[Exercise requirements]:
1. List each DSL installation complaint that the last paragraph of the DSL complaints article describes.
2. Carry on the article about DSL installation complaints, picking up after its final sentence.

[[ Document section open ]]

DSL Rhymes With Hell
by Joanna Glasner

2:00 a.m. Jan. 29, 2001 PST

Few people would seem less likely to use Verizon for their high-speed Internet service than Marcus Lewis.

Lewis, the owner of a tennis center in Leominster, Massachusetts, hates the phone company so much that he created a website dedicated to bashing it.

See also:
DSL: Darn Stupid Line

After the telco -- which recently changed its name from Bell Atlantic to Verizon -- repeatedly messed up the installation of a multi-party phone system for his business last year, Lewis registered the domains BellAtlanticPathetic.com and VerizonPathetic.com in a gesture of protest. Since then, he's been on a mission to convince others to avoid the company.

Given that backdrop, it seemed like an odd turn of behavior last month when Lewis went ahead and ordered Verizon DSL service. Predictably, installing the high-speed Internet service turned out to be a nightmare for him, and he ended up griping and whining about it.

"I know I made a mistake trying to order DSL service through those idiots," he ranted, defending his decision by saying that there were no other high-speed Internet providers in the neighborhood.

"I had no choice. I really needed the high-speed access," he said. "And if getting it meant dealing with Verizon, then so be it."

Lewis isn't alone in his willingness to put up with a lot in the name of high-speed Internet access.

In the weeks since he posted his high-speed Internet experiences on his site, DSL horror stories from other Verizon customers have rolled into his message boards and e-mail inbox on a daily basis. Installation troubles were among the problems cited in a federal class action lawsuit filed last week against the New York company.

It's not just Verizon, either. Installation horror stories abound on complaint sites and message boards across the Web. There's the guy who got transferred from help line to help line in a time-consuming quest to get his service to work as promised. Then there was the subscriber who missed six days of work awaiting home visits from DSL technicians. And of course, all those people who spent hours on hold waiting for tech support had plenty to complain about.

[[ Document section closed ]]
[[ Supplied material open ]]

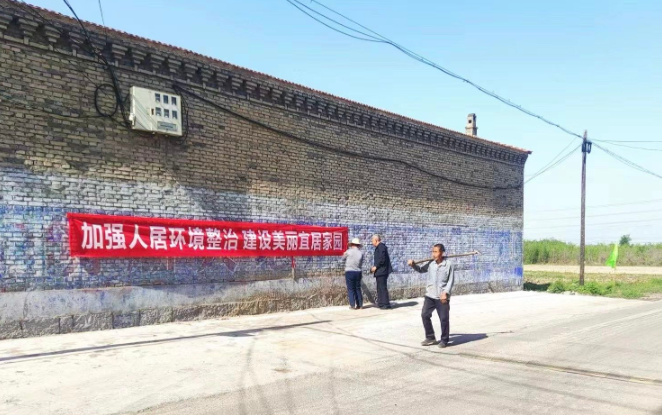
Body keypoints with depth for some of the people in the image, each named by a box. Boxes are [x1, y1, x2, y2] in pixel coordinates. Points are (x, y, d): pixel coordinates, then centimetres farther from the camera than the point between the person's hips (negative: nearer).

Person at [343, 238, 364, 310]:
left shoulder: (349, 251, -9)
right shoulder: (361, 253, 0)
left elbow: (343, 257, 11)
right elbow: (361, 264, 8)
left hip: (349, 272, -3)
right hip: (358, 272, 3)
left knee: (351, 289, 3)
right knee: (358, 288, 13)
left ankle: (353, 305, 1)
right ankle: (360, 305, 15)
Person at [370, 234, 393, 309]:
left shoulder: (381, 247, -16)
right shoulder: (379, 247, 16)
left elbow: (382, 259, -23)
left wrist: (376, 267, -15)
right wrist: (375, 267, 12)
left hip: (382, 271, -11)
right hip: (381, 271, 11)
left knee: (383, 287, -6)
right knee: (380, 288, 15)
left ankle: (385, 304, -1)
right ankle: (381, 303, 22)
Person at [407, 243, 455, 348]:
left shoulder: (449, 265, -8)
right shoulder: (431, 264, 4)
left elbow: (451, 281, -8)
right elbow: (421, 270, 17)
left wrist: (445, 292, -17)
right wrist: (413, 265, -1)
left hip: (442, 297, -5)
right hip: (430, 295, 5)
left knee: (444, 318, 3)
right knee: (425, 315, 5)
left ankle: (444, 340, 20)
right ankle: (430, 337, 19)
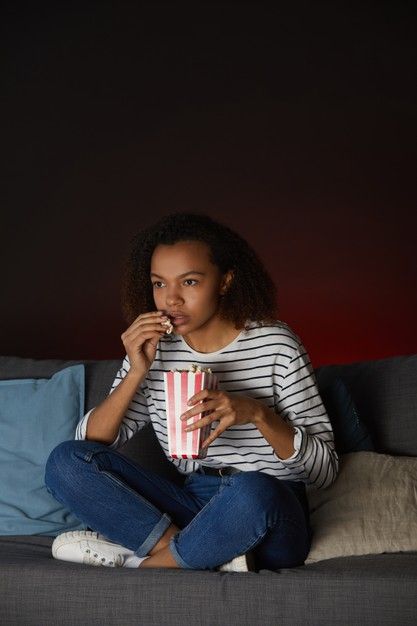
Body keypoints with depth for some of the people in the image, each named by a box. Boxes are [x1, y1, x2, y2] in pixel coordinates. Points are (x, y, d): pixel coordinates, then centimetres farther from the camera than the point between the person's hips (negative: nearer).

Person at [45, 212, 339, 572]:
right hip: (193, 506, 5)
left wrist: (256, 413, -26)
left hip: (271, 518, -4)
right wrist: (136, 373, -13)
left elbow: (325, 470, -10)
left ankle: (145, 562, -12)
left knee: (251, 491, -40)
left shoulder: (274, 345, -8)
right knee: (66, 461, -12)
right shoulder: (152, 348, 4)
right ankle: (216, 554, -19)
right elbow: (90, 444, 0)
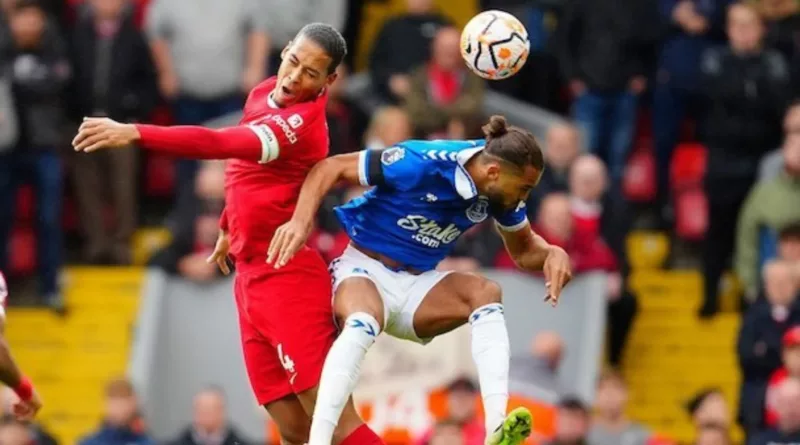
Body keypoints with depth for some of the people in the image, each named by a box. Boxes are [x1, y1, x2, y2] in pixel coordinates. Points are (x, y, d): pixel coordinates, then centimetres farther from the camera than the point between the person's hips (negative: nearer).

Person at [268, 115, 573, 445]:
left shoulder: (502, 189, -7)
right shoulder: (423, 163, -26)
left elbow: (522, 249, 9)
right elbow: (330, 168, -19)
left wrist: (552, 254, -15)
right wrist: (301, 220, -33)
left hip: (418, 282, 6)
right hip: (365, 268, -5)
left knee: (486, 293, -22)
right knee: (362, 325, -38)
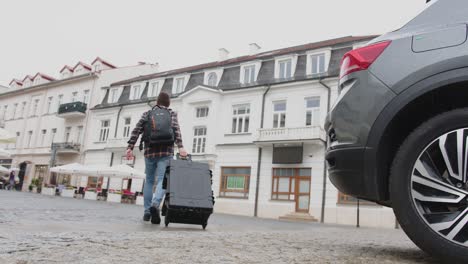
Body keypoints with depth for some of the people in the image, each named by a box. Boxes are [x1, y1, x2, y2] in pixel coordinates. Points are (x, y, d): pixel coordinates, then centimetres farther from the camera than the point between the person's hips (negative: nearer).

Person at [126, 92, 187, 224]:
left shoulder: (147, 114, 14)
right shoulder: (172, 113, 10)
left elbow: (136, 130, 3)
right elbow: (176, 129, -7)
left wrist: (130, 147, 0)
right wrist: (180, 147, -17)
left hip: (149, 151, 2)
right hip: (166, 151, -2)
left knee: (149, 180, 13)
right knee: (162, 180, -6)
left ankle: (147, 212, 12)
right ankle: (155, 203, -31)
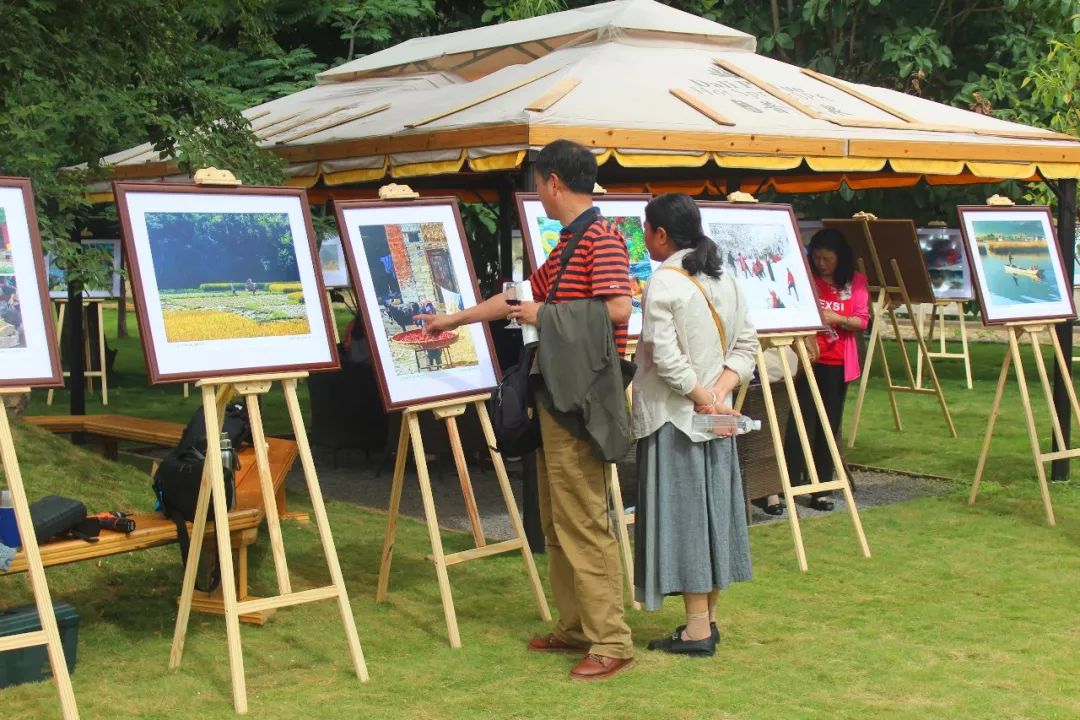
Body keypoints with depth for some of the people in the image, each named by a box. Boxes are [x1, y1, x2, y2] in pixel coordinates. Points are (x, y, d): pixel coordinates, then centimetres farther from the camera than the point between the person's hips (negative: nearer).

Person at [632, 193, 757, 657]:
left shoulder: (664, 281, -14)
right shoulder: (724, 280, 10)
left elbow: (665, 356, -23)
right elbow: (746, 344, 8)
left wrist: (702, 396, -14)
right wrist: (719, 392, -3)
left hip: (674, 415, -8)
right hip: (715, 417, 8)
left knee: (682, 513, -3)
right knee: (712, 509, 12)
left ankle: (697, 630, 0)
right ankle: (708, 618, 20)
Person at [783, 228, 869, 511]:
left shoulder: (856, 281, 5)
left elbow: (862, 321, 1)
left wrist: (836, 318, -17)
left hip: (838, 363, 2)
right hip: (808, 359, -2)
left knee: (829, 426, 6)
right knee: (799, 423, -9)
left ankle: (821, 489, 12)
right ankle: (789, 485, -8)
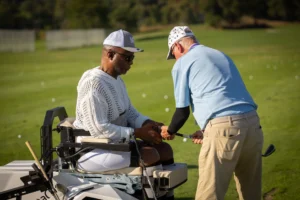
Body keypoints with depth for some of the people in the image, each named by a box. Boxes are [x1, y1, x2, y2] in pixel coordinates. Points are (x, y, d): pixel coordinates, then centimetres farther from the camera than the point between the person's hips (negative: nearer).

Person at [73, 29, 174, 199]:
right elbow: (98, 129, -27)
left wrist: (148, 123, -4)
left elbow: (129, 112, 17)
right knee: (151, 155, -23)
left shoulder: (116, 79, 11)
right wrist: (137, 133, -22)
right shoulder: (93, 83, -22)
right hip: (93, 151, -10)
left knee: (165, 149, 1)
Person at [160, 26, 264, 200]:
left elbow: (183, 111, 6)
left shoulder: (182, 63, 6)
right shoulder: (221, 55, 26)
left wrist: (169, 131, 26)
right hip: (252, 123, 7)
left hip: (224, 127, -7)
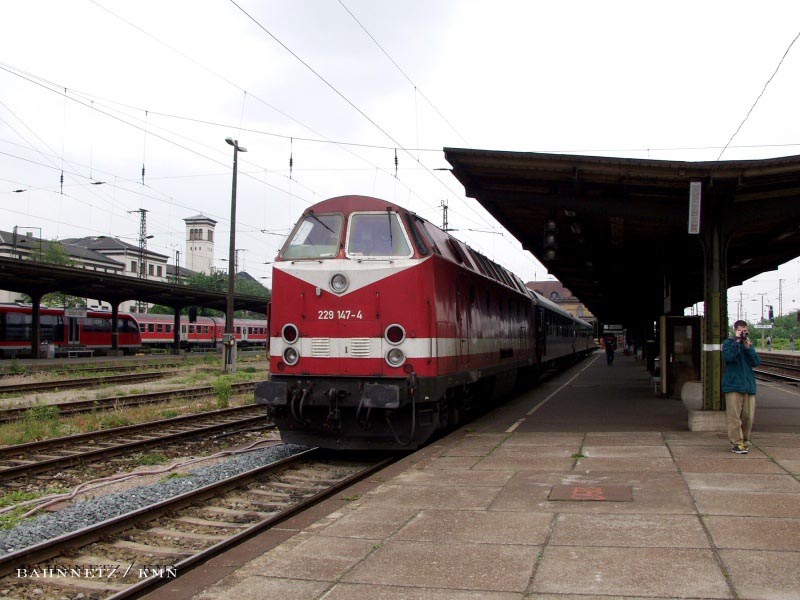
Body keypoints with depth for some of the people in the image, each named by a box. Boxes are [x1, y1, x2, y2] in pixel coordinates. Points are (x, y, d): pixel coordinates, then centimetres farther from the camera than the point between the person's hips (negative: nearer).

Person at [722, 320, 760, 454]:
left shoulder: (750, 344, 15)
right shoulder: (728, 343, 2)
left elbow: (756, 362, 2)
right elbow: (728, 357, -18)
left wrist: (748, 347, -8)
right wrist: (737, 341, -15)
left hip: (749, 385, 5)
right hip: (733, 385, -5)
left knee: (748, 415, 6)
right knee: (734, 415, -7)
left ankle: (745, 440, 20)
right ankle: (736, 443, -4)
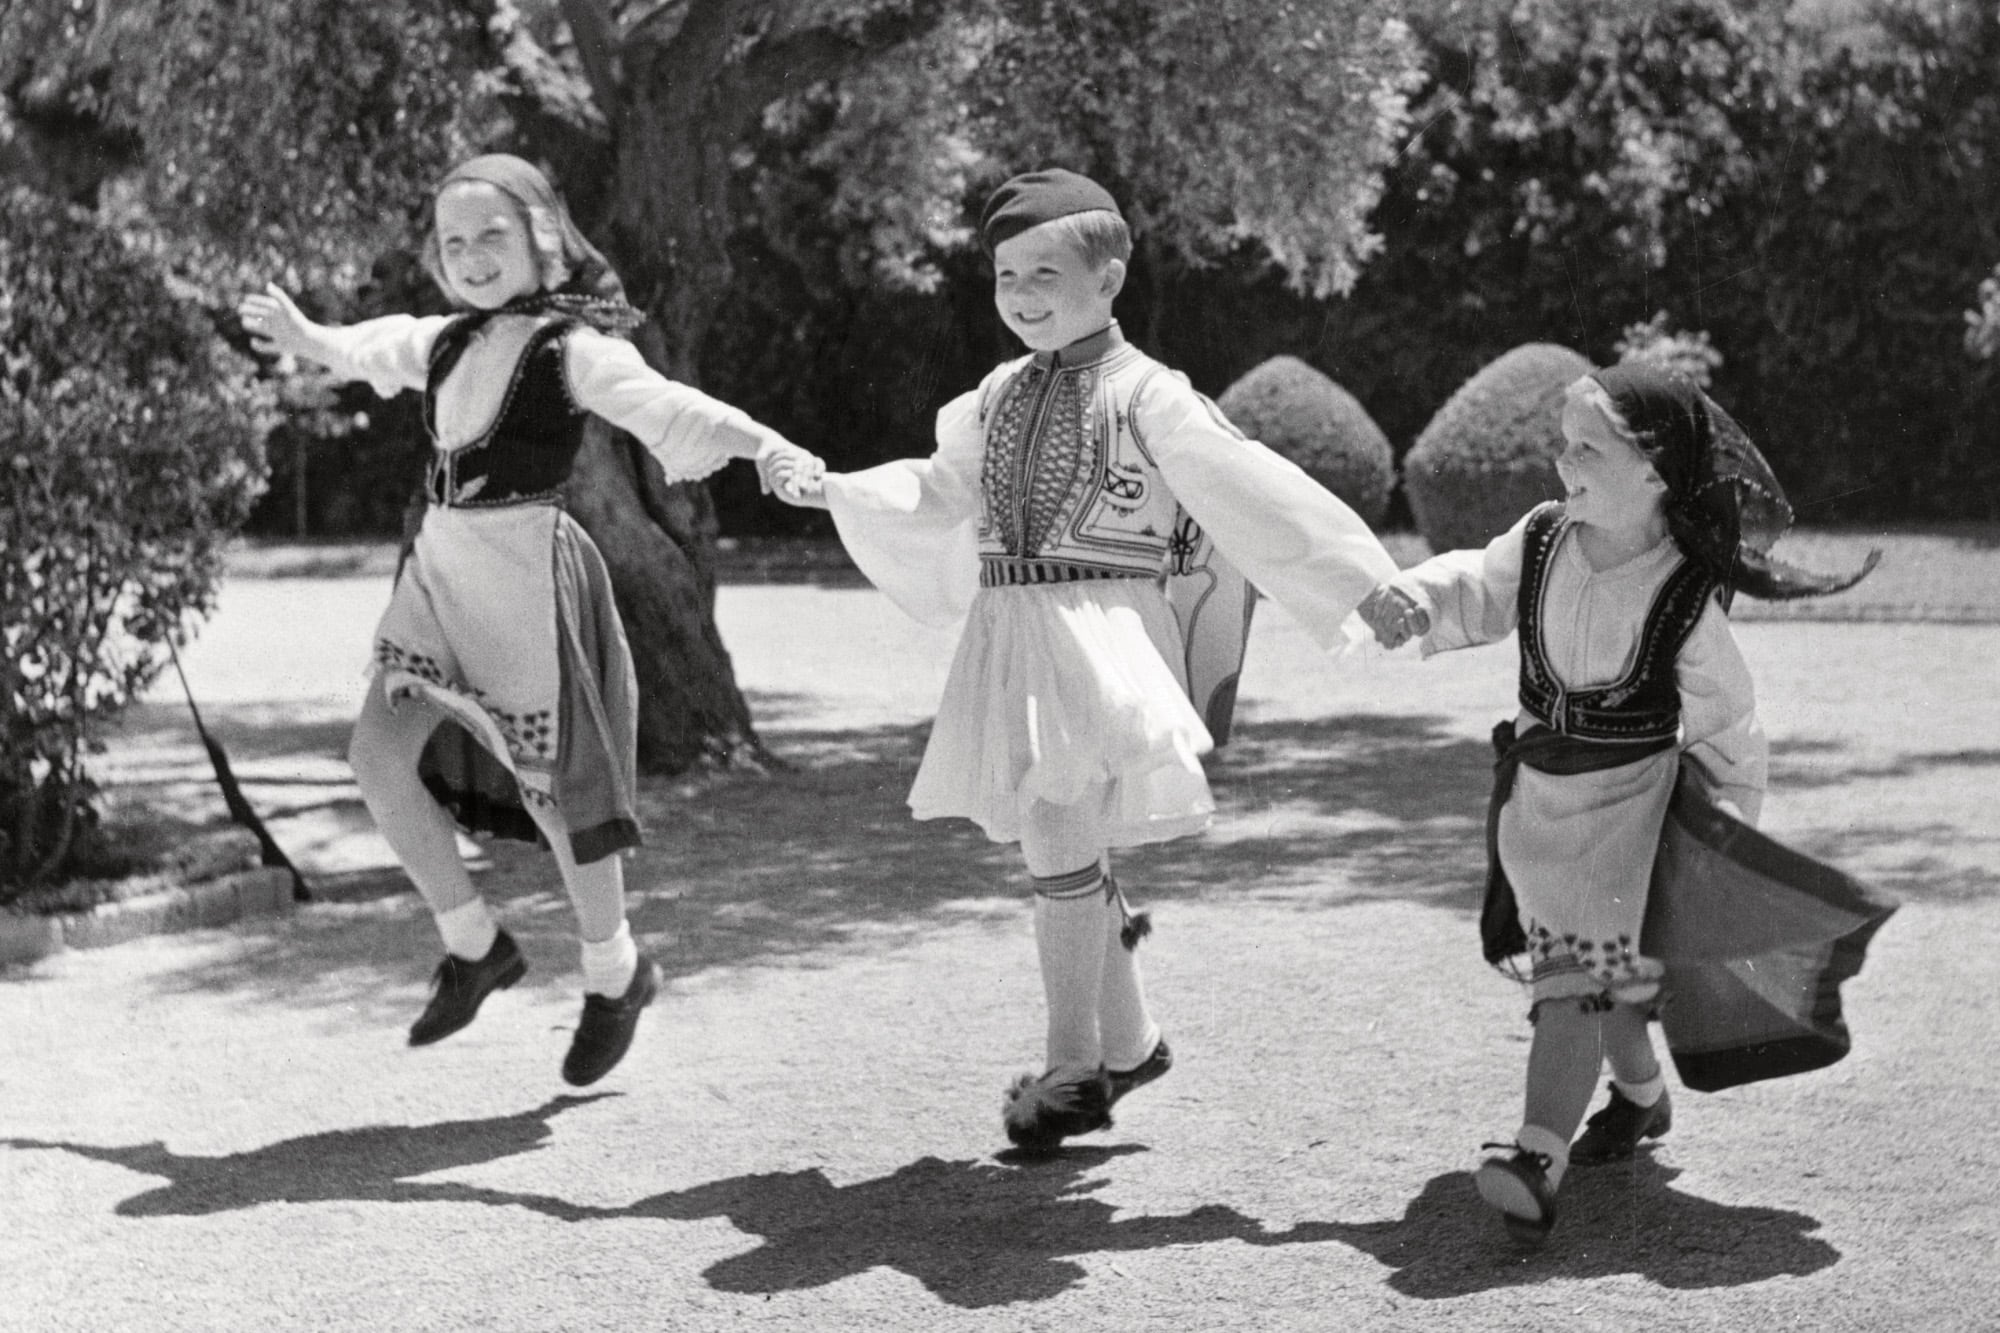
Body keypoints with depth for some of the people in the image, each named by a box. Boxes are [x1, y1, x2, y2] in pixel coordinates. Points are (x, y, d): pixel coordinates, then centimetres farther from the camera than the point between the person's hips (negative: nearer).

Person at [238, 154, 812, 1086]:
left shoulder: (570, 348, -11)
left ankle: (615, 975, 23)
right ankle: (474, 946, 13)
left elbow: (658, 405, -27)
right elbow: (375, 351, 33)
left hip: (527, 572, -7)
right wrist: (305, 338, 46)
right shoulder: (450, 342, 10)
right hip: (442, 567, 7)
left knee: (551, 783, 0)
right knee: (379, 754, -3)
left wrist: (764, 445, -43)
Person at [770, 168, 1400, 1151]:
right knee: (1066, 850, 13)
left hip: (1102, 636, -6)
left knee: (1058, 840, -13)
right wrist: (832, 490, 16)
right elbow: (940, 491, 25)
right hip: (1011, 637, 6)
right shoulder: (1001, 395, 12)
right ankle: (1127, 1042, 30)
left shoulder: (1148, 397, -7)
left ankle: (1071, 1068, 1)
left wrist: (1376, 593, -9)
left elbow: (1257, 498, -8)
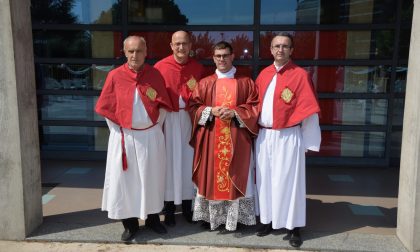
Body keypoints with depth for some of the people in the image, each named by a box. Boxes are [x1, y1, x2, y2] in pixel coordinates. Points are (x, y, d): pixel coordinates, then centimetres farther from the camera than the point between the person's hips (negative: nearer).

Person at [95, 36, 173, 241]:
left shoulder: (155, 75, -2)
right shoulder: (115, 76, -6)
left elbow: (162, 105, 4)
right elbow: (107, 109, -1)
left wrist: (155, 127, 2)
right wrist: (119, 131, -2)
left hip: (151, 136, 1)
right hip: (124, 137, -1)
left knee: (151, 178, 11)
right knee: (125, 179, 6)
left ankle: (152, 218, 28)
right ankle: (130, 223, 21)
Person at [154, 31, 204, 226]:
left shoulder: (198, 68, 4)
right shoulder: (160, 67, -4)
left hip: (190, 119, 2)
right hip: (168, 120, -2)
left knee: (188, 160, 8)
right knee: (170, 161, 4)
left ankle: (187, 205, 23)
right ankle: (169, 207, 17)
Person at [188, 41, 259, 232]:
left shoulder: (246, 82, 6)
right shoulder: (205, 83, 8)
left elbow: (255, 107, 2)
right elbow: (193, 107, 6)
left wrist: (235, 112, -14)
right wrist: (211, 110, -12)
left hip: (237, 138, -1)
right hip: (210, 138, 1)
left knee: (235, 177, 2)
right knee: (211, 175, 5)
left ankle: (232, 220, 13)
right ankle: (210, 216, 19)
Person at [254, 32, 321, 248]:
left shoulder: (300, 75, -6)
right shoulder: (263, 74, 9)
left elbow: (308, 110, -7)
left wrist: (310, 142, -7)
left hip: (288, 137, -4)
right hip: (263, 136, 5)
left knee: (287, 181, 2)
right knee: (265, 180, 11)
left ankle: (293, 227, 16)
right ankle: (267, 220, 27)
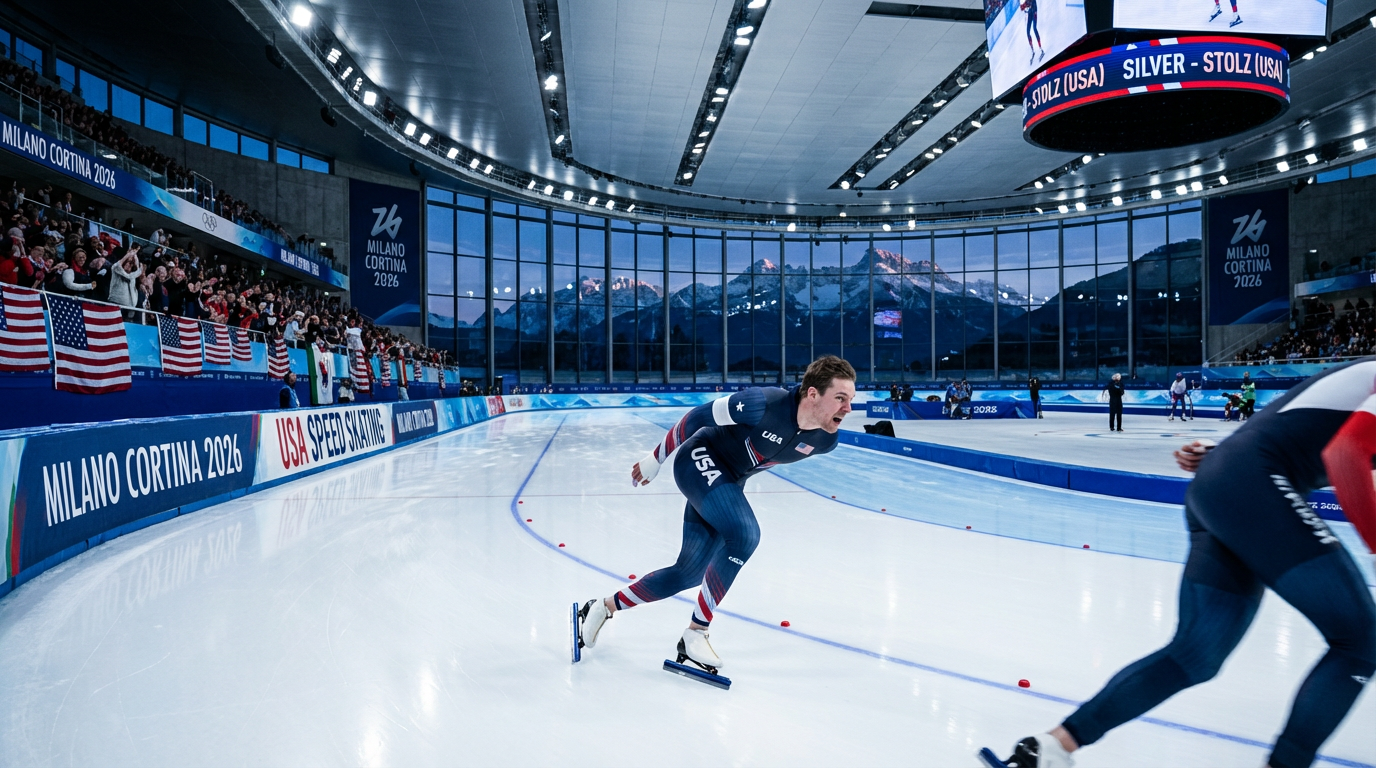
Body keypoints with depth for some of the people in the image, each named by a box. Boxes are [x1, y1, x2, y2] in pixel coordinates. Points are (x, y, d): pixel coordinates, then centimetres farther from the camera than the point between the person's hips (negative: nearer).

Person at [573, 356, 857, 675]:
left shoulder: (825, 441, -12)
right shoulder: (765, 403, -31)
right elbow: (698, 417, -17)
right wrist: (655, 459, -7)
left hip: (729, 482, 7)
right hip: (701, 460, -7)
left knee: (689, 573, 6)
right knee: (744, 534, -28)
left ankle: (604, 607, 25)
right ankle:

[[ Supplied material closed ]]

[Numbered answers]:
1.
- A customer was transferred from help line to help line while trying to get the service to work as promised.
- A subscriber missed six days of work waiting for home visits from DSL technicians.
- Many people spent hours on hold waiting for tech support.

2.
"A lot of people are finding it a lot more difficult to install DSL than they originally thought," said Daryl Schoolar, ISP strategies analyst with Cahners In-Stat Group.

Yet there's a flip side. As much as everybody complains about their DSL provider, they hate it even more when they're not around.

"What people are losing sight of is for every complaint we get about service providers, there's another complaint from someone who wants the service in their town," said Verizon spokesman Larry Plum.

Verizon estimates that it had 540,000 DSL subscribers at the end of 2000 -- an increase of 600 percent in the course of a year.

DSL, or "digital subscriber line" service -- which delivers high-speed data over standard phone lines -- ranks second to cable modems as the most popular residential high-speed Internet service. The number of DSL subscribers has surged in the past year as a result of greater availability and demand from customers hungry for high-speed access. A DSL line operates as much as dozens of times faster than a dial-up connection.

Schoolar estimates that at the end of 2000, there were 1.8 million residential DSL customers in the United States. On average, DSL providers are seeing their customer base grow by 40 to 60 percent every three months.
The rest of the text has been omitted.